**Your goal:** From the entries below, list each line with "down".

Extracted data Start Marker

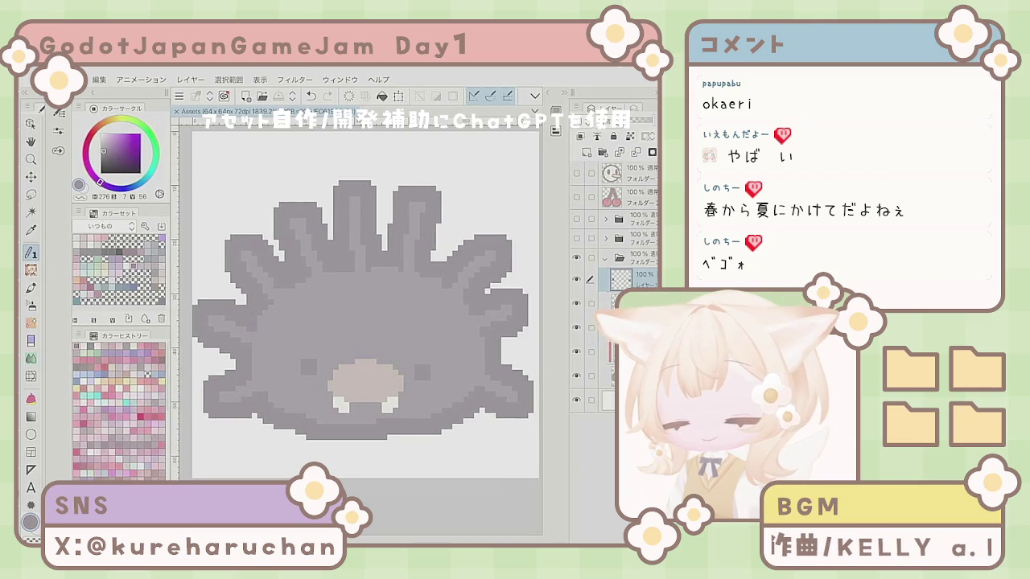
scroll(367, 313, down, 5)
scroll(409, 389, down, 3)
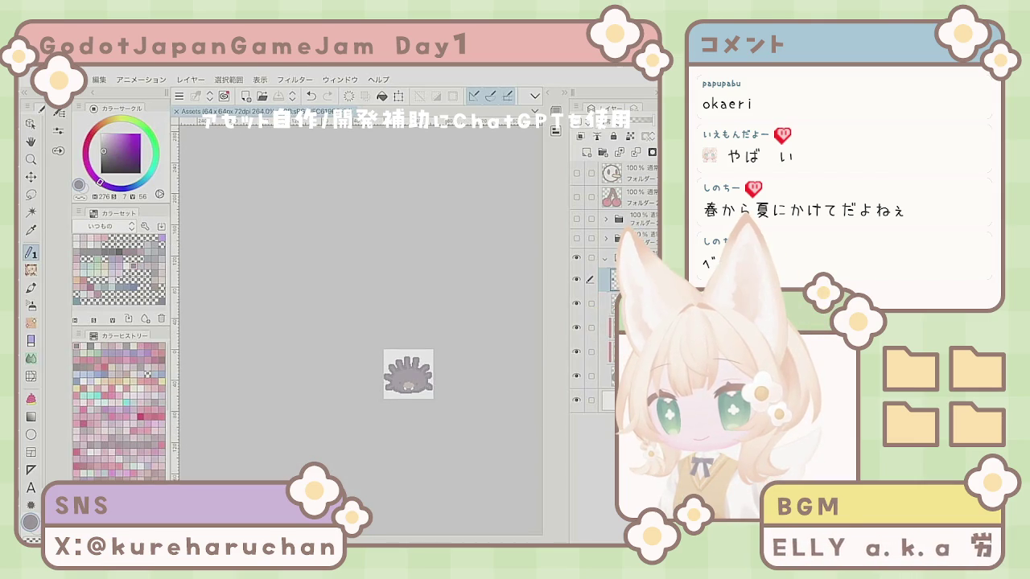
scroll(446, 391, up, 4)
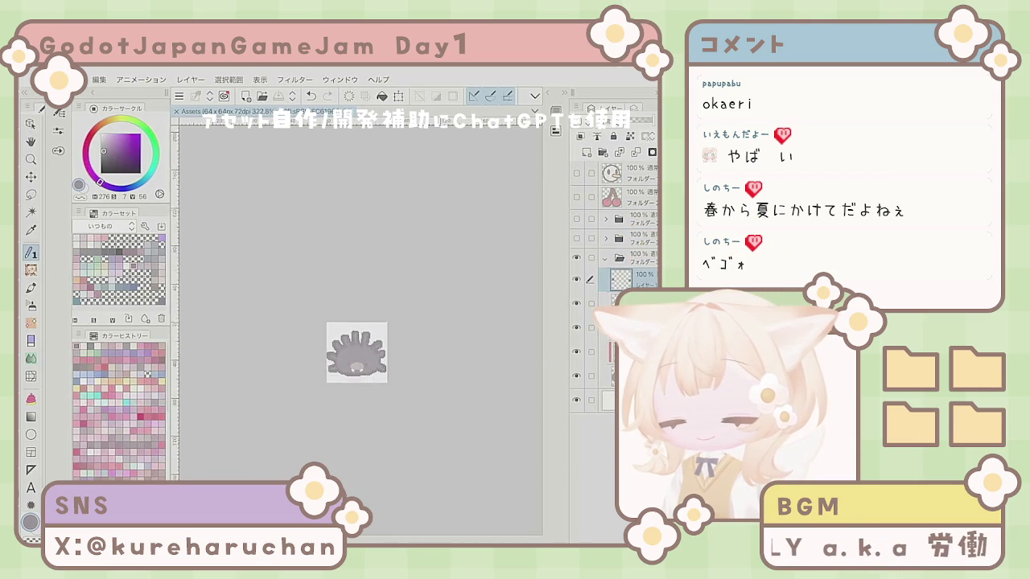
scroll(351, 399, up, 1)
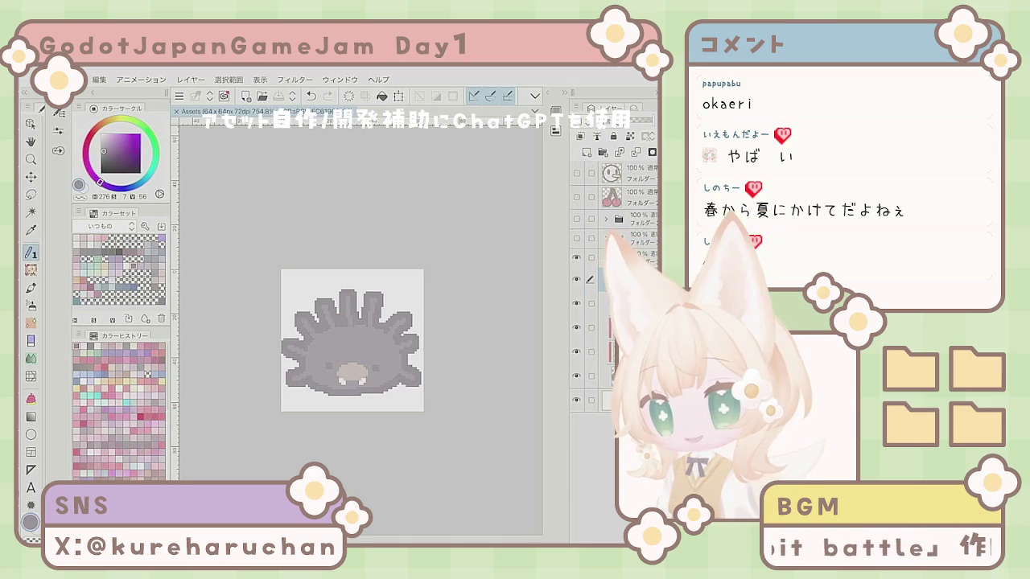
- Collapse the creature's layer folder and briefly preview the purple grape sprite
click(606, 257)
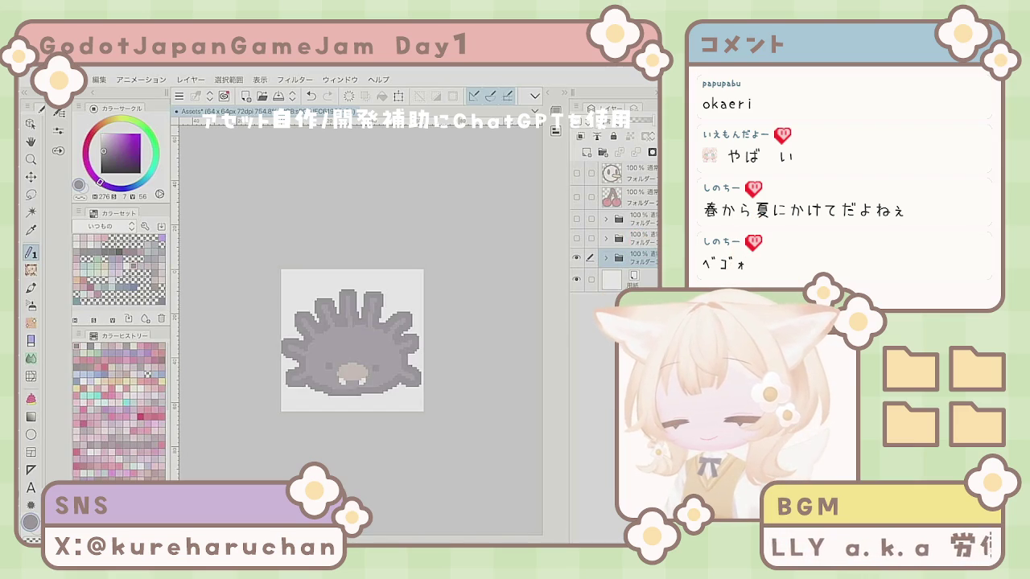
scroll(406, 393, down, 2)
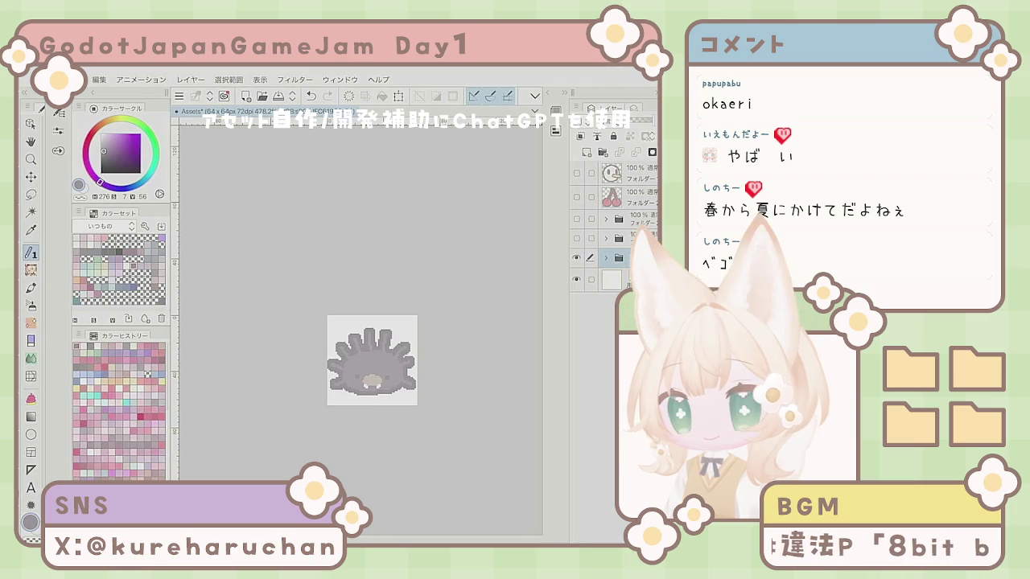
click(576, 238)
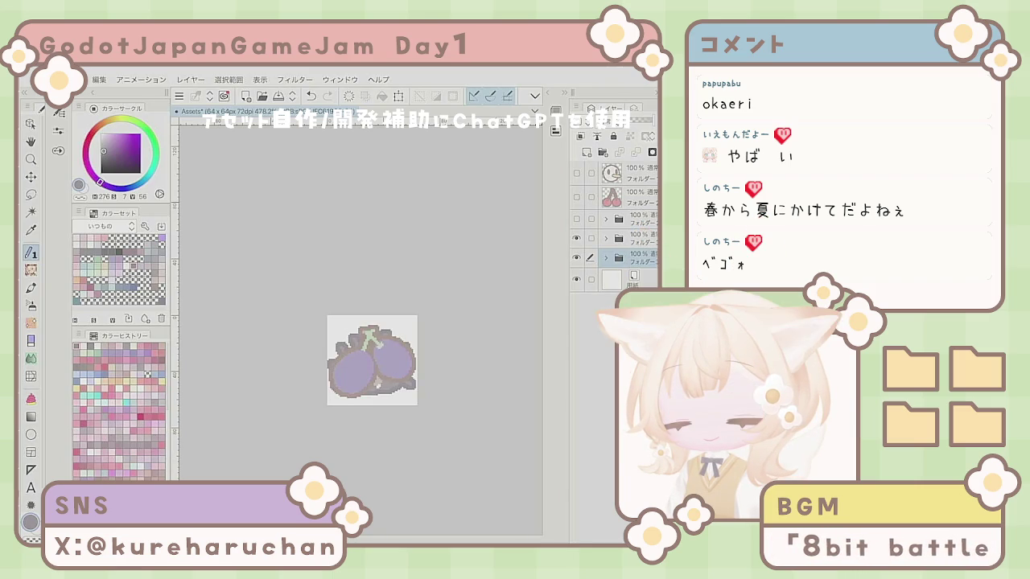
click(576, 238)
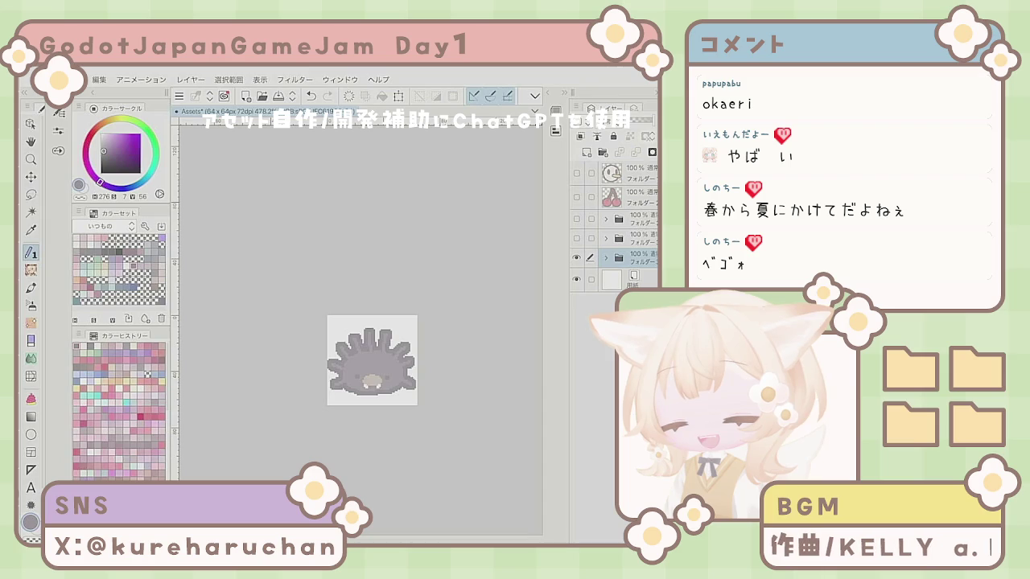
- Toggle folder visibility until the purple grape sprite stays shown over the gray creature
scroll(380, 379, up, 3)
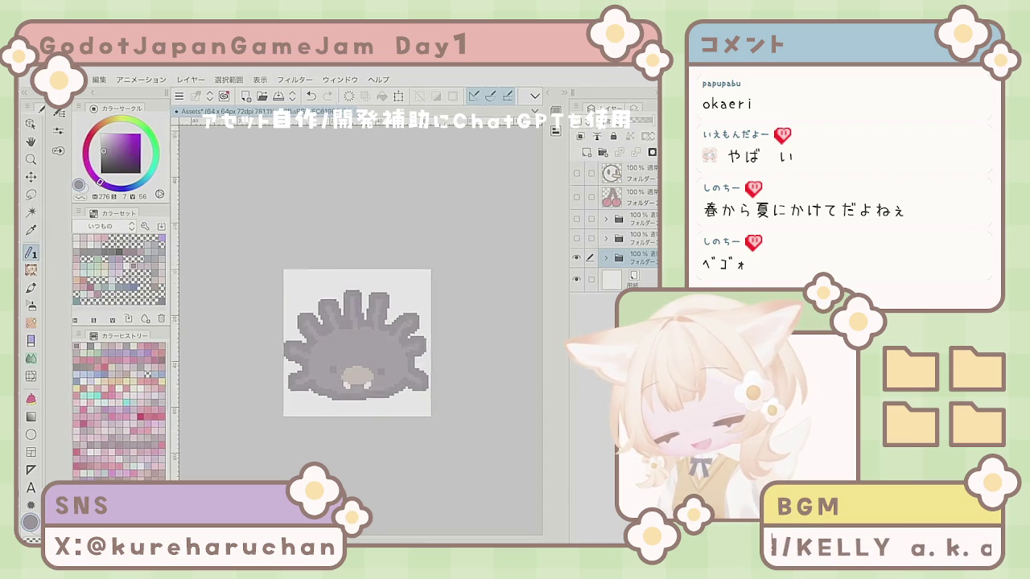
scroll(339, 365, up, 1)
scroll(303, 329, up, 2)
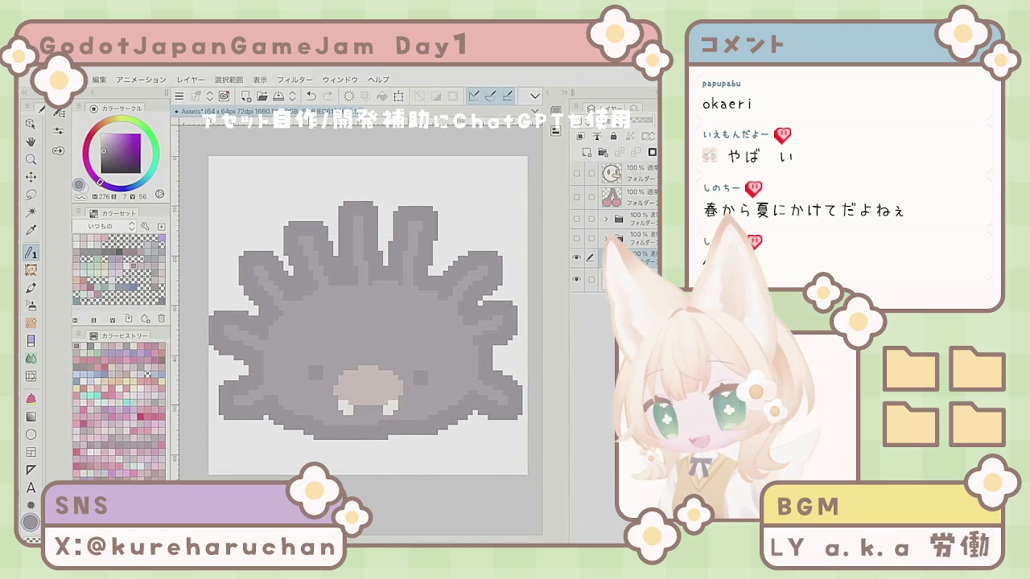
scroll(363, 317, down, 1)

Extracted data End Marker

**Answer to this problem:**
scroll(367, 313, down, 5)
scroll(409, 389, down, 3)
scroll(406, 393, down, 2)
scroll(363, 317, down, 1)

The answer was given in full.